WHAT IS NEEDED:
Starting from the line in which "Instruction: Describe the" appears, output every line down to the last line of the data below, exactly and without anything more.

ENTRIES SHOWN:

>>>

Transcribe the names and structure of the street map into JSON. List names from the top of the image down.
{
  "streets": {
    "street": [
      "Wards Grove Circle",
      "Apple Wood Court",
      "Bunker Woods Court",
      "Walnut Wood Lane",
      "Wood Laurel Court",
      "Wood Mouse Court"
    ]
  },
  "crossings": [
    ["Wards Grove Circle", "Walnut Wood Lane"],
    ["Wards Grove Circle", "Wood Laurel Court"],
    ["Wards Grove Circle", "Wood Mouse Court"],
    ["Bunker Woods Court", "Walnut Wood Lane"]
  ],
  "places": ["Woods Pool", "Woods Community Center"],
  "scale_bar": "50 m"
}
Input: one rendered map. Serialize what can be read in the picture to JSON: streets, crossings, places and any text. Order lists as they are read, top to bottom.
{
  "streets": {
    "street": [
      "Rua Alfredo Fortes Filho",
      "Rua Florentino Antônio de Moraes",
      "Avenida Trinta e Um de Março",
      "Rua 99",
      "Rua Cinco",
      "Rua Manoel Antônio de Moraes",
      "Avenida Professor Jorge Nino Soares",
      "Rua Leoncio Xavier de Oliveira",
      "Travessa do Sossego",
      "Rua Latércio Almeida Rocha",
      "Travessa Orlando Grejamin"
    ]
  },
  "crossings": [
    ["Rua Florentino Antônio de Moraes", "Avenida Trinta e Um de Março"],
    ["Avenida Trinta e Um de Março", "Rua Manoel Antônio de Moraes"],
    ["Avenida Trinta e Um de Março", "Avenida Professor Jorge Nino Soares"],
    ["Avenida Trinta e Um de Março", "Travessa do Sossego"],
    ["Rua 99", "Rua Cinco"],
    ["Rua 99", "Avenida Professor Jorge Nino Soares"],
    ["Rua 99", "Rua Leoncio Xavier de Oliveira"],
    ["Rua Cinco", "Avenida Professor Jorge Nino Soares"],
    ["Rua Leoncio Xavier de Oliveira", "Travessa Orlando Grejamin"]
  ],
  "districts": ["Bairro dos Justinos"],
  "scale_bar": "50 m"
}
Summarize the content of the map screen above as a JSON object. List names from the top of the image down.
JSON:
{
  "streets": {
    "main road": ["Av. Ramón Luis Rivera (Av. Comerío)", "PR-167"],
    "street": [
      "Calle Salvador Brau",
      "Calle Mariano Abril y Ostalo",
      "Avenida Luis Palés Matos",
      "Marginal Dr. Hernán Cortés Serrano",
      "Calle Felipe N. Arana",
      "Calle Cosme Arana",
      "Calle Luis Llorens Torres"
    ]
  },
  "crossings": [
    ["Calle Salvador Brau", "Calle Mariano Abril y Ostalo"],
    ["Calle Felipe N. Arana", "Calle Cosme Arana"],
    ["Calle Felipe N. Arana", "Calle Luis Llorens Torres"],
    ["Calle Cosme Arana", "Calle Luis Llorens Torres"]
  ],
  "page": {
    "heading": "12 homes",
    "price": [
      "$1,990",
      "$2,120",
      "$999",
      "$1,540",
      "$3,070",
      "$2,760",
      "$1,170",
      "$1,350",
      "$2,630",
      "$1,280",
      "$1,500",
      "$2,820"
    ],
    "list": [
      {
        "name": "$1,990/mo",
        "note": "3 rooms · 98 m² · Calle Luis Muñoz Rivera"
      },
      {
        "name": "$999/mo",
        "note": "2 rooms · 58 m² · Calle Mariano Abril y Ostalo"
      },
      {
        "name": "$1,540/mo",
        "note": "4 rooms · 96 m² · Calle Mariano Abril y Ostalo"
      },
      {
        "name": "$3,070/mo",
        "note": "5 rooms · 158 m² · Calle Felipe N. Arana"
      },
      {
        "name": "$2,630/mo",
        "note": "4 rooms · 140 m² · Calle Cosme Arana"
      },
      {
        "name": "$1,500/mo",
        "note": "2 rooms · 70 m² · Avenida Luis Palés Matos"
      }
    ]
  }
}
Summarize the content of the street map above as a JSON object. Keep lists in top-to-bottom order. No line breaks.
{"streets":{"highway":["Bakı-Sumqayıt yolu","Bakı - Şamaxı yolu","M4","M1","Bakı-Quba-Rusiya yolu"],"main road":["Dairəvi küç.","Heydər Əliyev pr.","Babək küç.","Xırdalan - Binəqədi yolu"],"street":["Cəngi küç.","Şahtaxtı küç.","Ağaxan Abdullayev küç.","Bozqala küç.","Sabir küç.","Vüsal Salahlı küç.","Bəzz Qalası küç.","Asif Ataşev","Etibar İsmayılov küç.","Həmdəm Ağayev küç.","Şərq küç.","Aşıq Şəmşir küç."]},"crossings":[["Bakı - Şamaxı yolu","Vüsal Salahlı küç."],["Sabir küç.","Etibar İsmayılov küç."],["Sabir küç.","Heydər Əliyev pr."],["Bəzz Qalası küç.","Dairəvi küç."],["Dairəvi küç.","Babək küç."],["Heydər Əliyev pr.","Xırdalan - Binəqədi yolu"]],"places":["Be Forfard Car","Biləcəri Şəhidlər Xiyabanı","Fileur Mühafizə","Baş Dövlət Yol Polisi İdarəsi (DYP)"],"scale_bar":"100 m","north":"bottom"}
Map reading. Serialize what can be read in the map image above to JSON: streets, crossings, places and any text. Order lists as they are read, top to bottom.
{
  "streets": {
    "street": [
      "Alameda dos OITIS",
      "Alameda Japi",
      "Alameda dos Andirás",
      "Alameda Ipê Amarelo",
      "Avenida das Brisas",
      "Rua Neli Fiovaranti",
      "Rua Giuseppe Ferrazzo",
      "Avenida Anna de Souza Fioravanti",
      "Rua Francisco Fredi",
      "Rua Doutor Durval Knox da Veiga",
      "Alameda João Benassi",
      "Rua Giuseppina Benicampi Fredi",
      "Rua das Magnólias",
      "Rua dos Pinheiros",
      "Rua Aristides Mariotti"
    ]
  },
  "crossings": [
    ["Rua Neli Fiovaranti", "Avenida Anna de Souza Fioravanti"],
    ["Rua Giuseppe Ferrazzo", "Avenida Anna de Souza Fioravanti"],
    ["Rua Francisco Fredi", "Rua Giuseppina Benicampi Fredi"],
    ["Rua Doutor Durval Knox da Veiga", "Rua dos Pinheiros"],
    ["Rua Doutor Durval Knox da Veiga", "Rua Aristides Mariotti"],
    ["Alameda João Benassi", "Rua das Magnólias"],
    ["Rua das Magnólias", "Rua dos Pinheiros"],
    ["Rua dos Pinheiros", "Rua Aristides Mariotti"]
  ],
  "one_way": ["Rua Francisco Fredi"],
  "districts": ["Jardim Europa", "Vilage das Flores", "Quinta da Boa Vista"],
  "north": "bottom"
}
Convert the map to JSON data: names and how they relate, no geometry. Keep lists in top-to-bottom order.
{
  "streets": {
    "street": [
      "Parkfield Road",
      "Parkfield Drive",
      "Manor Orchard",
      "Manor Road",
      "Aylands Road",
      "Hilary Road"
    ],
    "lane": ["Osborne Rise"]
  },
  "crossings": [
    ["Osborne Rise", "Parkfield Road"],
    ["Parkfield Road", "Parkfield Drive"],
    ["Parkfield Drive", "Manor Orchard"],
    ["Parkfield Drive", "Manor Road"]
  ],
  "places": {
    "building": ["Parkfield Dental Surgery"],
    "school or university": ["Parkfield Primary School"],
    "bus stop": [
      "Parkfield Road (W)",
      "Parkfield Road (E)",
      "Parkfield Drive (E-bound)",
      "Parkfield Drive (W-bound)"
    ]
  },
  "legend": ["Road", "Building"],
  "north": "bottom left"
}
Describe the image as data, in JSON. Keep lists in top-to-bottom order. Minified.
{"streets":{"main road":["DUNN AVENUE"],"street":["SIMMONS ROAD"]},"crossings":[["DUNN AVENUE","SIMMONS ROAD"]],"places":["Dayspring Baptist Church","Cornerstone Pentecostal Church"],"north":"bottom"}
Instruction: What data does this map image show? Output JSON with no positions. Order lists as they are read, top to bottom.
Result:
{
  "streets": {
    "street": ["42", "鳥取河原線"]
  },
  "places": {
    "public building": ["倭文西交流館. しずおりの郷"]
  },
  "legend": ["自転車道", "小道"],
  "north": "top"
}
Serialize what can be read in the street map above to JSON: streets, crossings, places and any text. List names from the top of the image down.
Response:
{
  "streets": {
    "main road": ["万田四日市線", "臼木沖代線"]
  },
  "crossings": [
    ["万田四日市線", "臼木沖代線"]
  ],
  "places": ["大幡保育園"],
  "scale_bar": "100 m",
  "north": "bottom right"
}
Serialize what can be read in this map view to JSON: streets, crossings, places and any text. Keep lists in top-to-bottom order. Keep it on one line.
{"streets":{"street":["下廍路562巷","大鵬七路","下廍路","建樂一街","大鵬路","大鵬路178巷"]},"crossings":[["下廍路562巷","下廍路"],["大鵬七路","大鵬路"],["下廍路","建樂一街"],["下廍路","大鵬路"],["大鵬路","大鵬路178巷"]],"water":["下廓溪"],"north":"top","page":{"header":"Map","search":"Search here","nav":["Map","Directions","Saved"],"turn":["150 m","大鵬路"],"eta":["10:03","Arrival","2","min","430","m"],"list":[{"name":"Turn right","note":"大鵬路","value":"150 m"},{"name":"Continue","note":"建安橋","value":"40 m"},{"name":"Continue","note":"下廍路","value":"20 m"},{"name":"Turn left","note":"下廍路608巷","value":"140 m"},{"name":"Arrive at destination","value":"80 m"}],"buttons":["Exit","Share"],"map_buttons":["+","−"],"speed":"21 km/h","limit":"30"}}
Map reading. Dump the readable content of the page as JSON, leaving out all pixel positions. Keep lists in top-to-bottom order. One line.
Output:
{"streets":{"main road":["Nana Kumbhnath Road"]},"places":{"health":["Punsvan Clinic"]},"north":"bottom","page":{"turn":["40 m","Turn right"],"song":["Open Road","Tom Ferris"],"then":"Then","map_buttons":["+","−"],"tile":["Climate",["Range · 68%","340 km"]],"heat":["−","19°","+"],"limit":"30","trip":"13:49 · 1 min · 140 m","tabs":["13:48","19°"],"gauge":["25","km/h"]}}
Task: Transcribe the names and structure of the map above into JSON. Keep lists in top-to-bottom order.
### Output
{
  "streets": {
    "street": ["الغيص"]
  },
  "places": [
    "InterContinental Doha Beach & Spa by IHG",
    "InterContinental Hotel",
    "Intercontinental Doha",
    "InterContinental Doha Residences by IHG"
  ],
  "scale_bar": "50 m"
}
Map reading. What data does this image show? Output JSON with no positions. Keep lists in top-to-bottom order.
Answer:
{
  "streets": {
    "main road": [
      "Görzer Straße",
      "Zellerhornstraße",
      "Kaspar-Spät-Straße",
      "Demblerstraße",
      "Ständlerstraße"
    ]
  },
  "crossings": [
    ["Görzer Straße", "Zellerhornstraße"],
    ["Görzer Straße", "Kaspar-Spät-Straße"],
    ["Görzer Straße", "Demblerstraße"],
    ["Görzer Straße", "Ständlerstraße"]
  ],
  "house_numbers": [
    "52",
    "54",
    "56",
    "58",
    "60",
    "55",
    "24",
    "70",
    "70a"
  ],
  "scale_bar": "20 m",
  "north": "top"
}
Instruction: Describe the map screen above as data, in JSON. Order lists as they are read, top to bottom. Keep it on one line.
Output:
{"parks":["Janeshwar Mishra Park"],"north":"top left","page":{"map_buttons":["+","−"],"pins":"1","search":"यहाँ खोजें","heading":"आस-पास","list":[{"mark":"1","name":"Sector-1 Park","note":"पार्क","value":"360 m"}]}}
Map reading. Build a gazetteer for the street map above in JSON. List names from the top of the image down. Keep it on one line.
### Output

<<<

TASK RESULT:
Instruction: Describe the map screen above as data, in JSON. Order lists as they are read, top to bottom. Keep it on one line.
Output:
{"parks":["Janeshwar Mishra Park"],"north":"top left","page":{"map_buttons":["+","−"],"pins":"1","search":"यहाँ खोजें","heading":"आस-पास","list":[{"mark":"1","name":"Sector-1 Park","note":"पार्क","value":"360 m"}]}}
Map reading. Build a gazetteer for the street map above in JSON. List names from the top of the image down. Keep it on one line.
### Output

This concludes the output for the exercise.